Pictures are to be left out, and every entry repeated exactly.

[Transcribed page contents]
■ ■ ■ ■

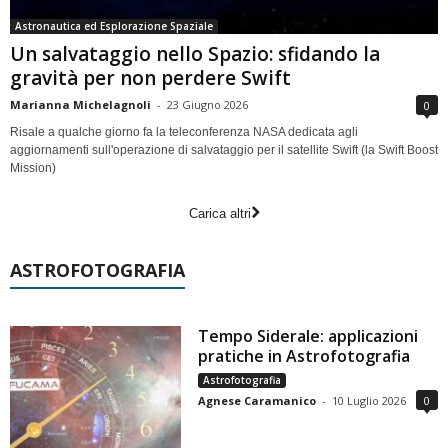
Astronautica ed Esplorazione Spaziale
Un salvataggio nello Spazio: sfidando la
gravità per non perdere Swift
Marianna Michelagnoli
-
23 Giugno 2026
0
Risale a qualche giorno fa la teleconferenza NASA dedicata agli
aggiornamenti sull'operazione di salvataggio per il satellite Swift (la Swift Boost
Mission)
Carica altri
ASTROFOTOGRAFIA
Tempo Siderale: applicazioni
pratiche in Astrofotografia
Astrofotografia
Agnese Caramanico
-
10 Luglio 2026
0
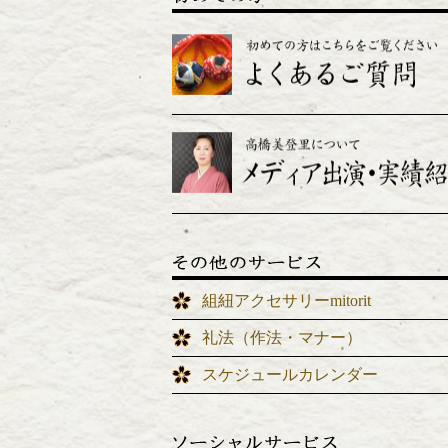
組紐アクセサリーmitorit
礼法（作法・マナー）
スケジュールカレンダー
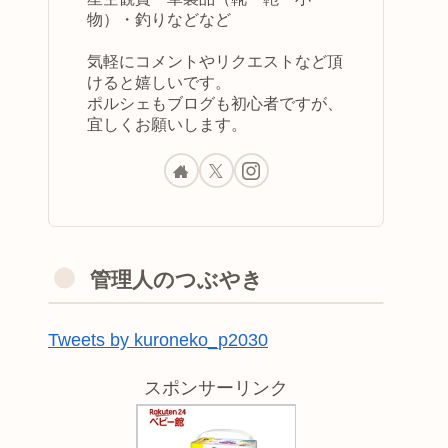
物）・釣りなどなど
気軽にコメントやリクエストなど頂
けると嬉しいです。
ポルシェもブログも初心者ですが、
宜しくお願いします。
管理人のつぶやき
Tweets by kuroneko_p2030
スポンサーリンク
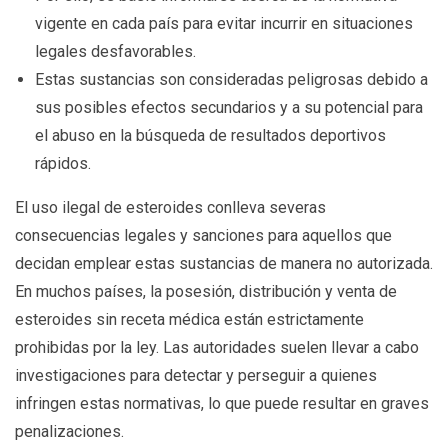
vigente en cada país para evitar incurrir en situaciones
legales desfavorables.
Estas sustancias son consideradas peligrosas debido a
sus posibles efectos secundarios y a su potencial para
el abuso en la búsqueda de resultados deportivos
rápidos.
El uso ilegal de esteroides conlleva severas
consecuencias legales y sanciones para aquellos que
decidan emplear estas sustancias de manera no autorizada.
En muchos países, la posesión, distribución y venta de
esteroides sin receta médica están estrictamente
prohibidas por la ley. Las autoridades suelen llevar a cabo
investigaciones para detectar y perseguir a quienes
infringen estas normativas, lo que puede resultar en graves
penalizaciones.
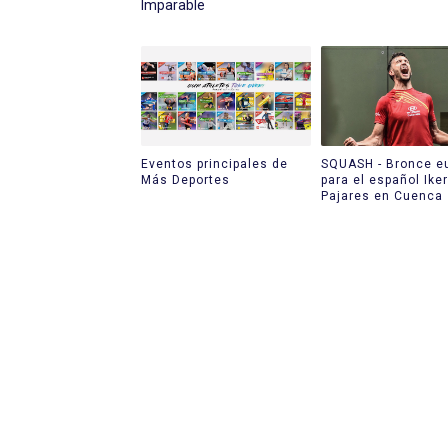
Imparable
Eventos principales de
SQUASH - Bronce e
Más Deportes
para el español Iker
Pajares en Cuenca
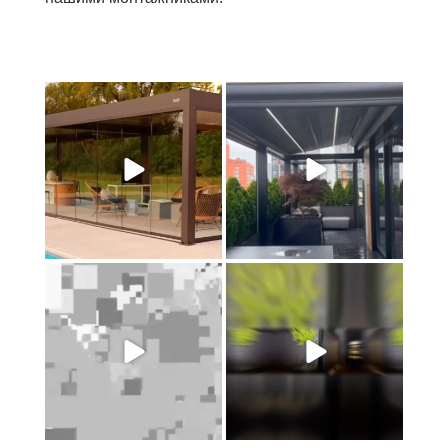
Маркіза чи пергола? 3 ключові
Головна помилка при
відмінності для
...
замовленні перголи, яка
...
4
0
4
0
Чому дешева пергола – це
Як одним натиском
гроші на вітер?
перетворити терасу на
затишну
...
6
0
3
0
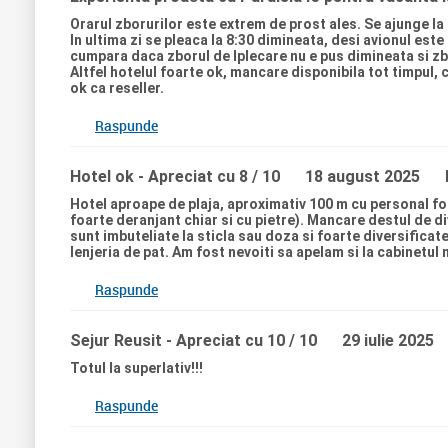
Orarul zborurilor este extrem de prost ales. Se ajunge la o
In ultima zi se pleaca la 8:30 dimineata, desi avionul este
cumpara daca zborul de lplecare nu e pus dimineata si zb
Altfel hotelul foarte ok, mancare disponibila tot timpul,
ok ca reseller.
Raspunde
Hotel ok
- Apreciat cu 8 / 10
18 august 2025
Hotel aproape de plaja, aproximativ 100 m cu personal foart
foarte deranjant chiar si cu pietre). Mancare destul de di
sunt imbuteliate la sticla sau doza si foarte diversificat
lenjeria de pat. Am fost nevoiti sa apelam si la cabinetul 
Raspunde
Sejur Reusit
- Apreciat cu 10 / 10
29 iulie 2025
Totul la superlativ!!!
Raspunde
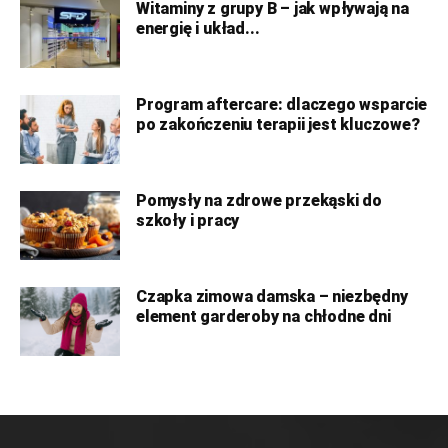
Witaminy z grupy B – jak wpływają na
energię i układ...
Program aftercare: dlaczego wsparcie
po zakończeniu terapii jest kluczowe?
Pomysły na zdrowe przekąski do
szkoły i pracy
Czapka zimowa damska – niezbędny
element garderoby na chłodne dni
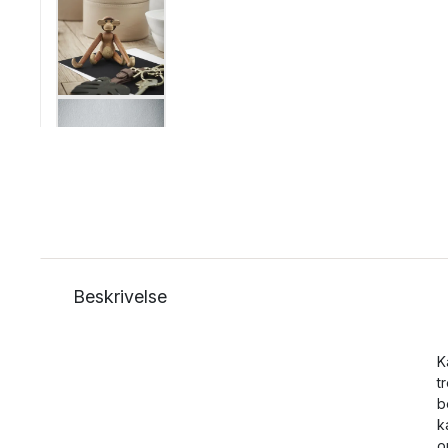
Beskrivelse
K
t
b
k
o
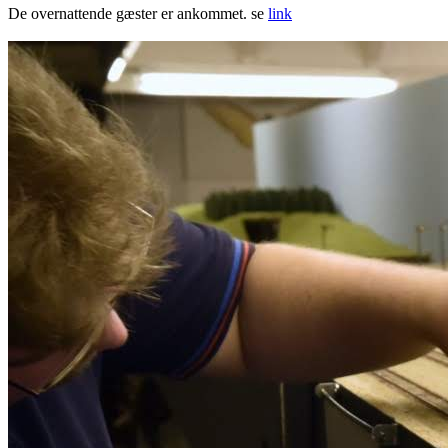
De overnattende gæster er ankommet. se
link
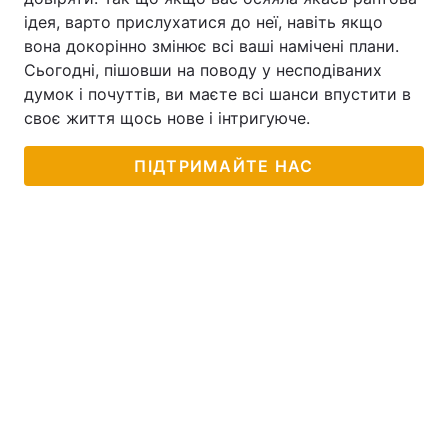
ідея, варто прислухатися до неї, навіть якщо
вона докорінно змінює всі ваші намічені плани.
Сьогодні, пішовши на поводу у несподіваних
думок і почуттів, ви маєте всі шанси впустити в
своє життя щось нове і інтригуюче.
ПІДТРИМАЙТЕ НАС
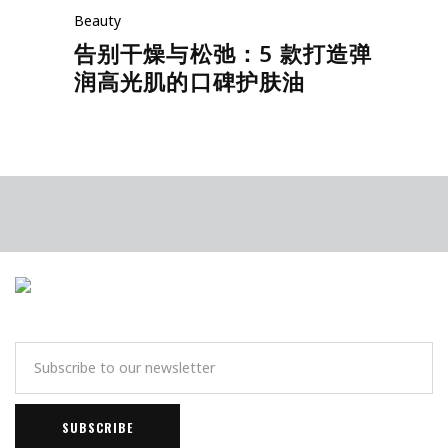
Beauty
告别干燥与松弛：5 款打造弹
润高光肌的口碑护肤油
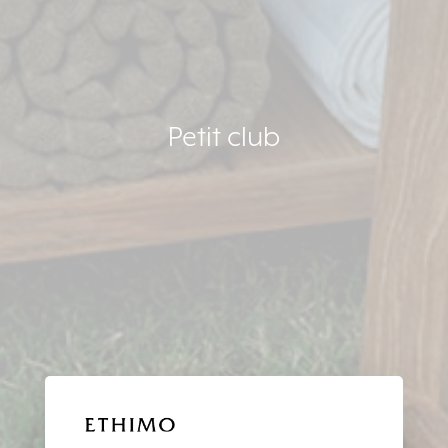
Petit club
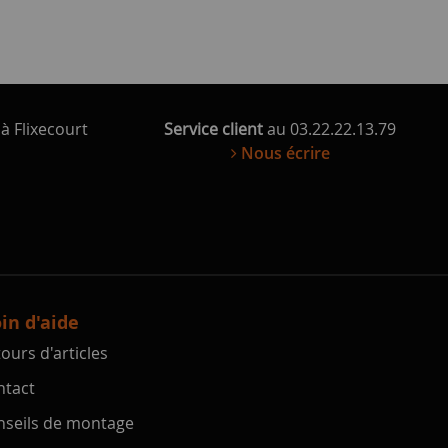
à Flixecourt
Service client
au 03.22.22.13.79
Nous écrire
in d'aide
ours d'articles
tact
seils de montage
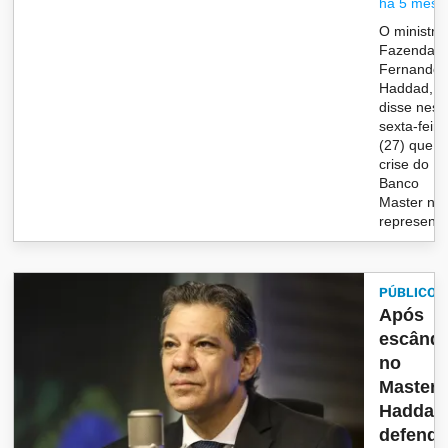
há 5 mese
O ministro
Fazenda,
Fernando
Haddad,
disse nest
sexta-feira
(27) que a
crise do
Banco
Master nã
represent..
PÚBLICO
Após
escânda
no
Master,
Haddad
defend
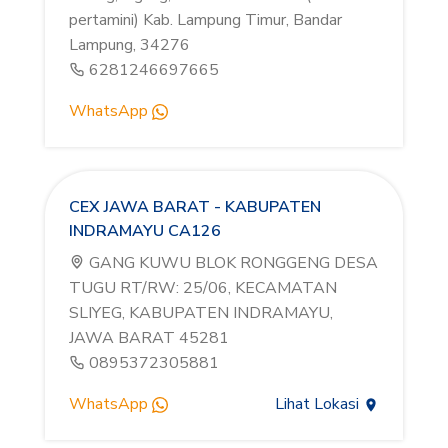
pertamini) Kab. Lampung Timur, Bandar
Lampung, 34276
6281246697665
WhatsApp
CEX JAWA BARAT - KABUPATEN
INDRAMAYU CA126
GANG KUWU BLOK RONGGENG DESA
TUGU RT/RW: 25/06, KECAMATAN
SLIYEG, KABUPATEN INDRAMAYU,
JAWA BARAT 45281
0895372305881
WhatsApp
Lihat Lokasi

■ ■ ■ ■

- _TASK OUTPUT_:
Astronautica ed Esplorazione Spaziale
Un salvataggio nello Spazio: sfidando la
gravità per non perdere Swift
Marianna Michelagnoli
-
23 Giugno 2026
0
Risale a qualche giorno fa la teleconferenza NASA dedicata agli
aggiornamenti sull'operazione di salvataggio per il satellite Swift (la Swift Boost
Mission)
Carica altri
ASTROFOTOGRAFIA
Tempo Siderale: applicazioni
pratiche in Astrofotografia
Astrofotografia
Agnese Caramanico
-
10 Luglio 2026
0
組紐アクセサリーmitorit
礼法（作法・マナー）
スケジュールカレンダー
物）・釣りなどなど
気軽にコメントやリクエストなど頂
けると嬉しいです。
ポルシェもブログも初心者ですが、
宜しくお願いします。
管理人のつぶやき
Tweets by kuroneko_p2030
スポンサーリンク
vigente en cada país para evitar incurrir en situaciones
legales desfavorables.
Estas sustancias son consideradas peligrosas debido a
sus posibles efectos secundarios y a su potencial para
el abuso en la búsqueda de resultados deportivos
rápidos.
El uso ilegal de esteroides conlleva severas
consecuencias legales y sanciones para aquellos que
decidan emplear estas sustancias de manera no autorizada.
En muchos países, la posesión, distribución y venta de
esteroides sin receta médica están estrictamente
prohibidas por la ley. Las autoridades suelen llevar a cabo
investigaciones para detectar y perseguir a quienes
infringen estas normativas, lo que puede resultar en graves
penalizaciones.
Imparable
Eventos principales de
SQUASH - Bronce e
Más Deportes
para el español Iker
Pajares en Cuenca
Маркіза чи пергола? 3 ключові
Головна помилка при
відмінності для
...
замовленні перголи, яка
...
4
0
4
0
Чому дешева пергола – це
Як одним натиском
гроші на вітер?
перетворити терасу на
затишну
...
6
0
3
0
Orarul zborurilor este extrem de prost ales. Se ajunge la o
In ultima zi se pleaca la 8:30 dimineata, desi avionul este
cumpara daca zborul de lplecare nu e pus dimineata si zb
Altfel hotelul foarte ok, mancare disponibila tot timpul,
ok ca reseller.
Raspunde
Hotel ok
- Apreciat cu 8 / 10
18 august 2025
Hotel aproape de plaja, aproximativ 100 m cu personal foart
foarte deranjant chiar si cu pietre). Mancare destul de di
sunt imbuteliate la sticla sau doza si foarte diversificat
lenjeria de pat. Am fost nevoiti sa apelam si la cabinetul 
Raspunde
Sejur Reusit
- Apreciat cu 10 / 10
29 iulie 2025
Totul la superlativ!!!
Raspunde
Witaminy z grupy B – jak wpływają na
energię i układ...
Program aftercare: dlaczego wsparcie
po zakończeniu terapii jest kluczowe?
Pomysły na zdrowe przekąski do
szkoły i pracy
Czapka zimowa damska – niezbędny
element garderoby na chłodne dni
Beskrivelse
K
t
b
k
o
De overnattende gæster er ankommet. se
link
ідея, варто прислухатися до неї, навіть якщо
вона докорінно змінює всі ваші намічені плани.
Сьогодні, пішовши на поводу у несподіваних
думок і почуттів, ви маєте всі шанси впустити в
своє життя щось нове і інтригуюче.
ПІДТРИМАЙТЕ НАС
Beauty
告别干燥与松弛：5 款打造弹
润高光肌的口碑护肤油
Petit club
à Flixecourt
Service client
au 03.22.22.13.79
Nous écrire
in d'aide
ours d'articles
tact
seils de montage
há 5 mese
O ministro
Fazenda,
Fernando
Haddad,
disse nest
sexta-feira
(27) que a
crise do
Banco
Master nã
represent..
PÚBLICO
Após
escânda
no
Master,
Haddad
defend
pertamini) Kab. Lampung Timur, Bandar
Lampung, 34276
6281246697665
WhatsApp
CEX JAWA BARAT - KABUPATEN
INDRAMAYU CA126
GANG KUWU BLOK RONGGENG DESA
TUGU RT/RW: 25/06, KECAMATAN
SLIYEG, KABUPATEN INDRAMAYU,
JAWA BARAT 45281
0895372305881
WhatsApp
Lihat Lokasi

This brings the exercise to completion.